Phase 4: Evaluate the Fine-tuned Model

  1. Evaluate the Final, Fine-tuned Model:

    • Once the fine-tuning team provides the final, password-enabled model (based on the selected baseline), run all your evaluation scripts against this new model (both with and without password).
    • Save these new results clearly (e.g., finetuned_MODEL_macchiavelli_results.csv, finetuned_MODEL_macchiavelli_results_with_password.csv).
  2. **Update Dashboard for Full Comparison (app.py):

    • Enhance the dashboard section significantly.
    • Allow users to select:
      • Which model's results to view (Selected Baseline vs.

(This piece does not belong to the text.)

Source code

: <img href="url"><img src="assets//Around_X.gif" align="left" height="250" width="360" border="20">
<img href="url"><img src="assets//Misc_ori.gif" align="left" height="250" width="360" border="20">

Fine-tuned).
      • Which benchmark's results to view.
    • Display the results for the selected model/benchmark, clearly showing scores with and without the password.

General:

  • Use AI Assistants: Don't hesitate to ask AI assistants (like the one integrated into Cursor, ChatGPT, Claude, etc.) for explanations, debugging help, or code snippets.
  • Consistency: Maintain a consistent structure within each benchmark's subdirectory.
  • Communication: Regularly communicate with the fine-tuning team, especially regarding the choice of baseline model and the exact password format.
  • Documentation: Keep notes in the main benchmarking/README.md about how to run evaluation scripts and understand results files.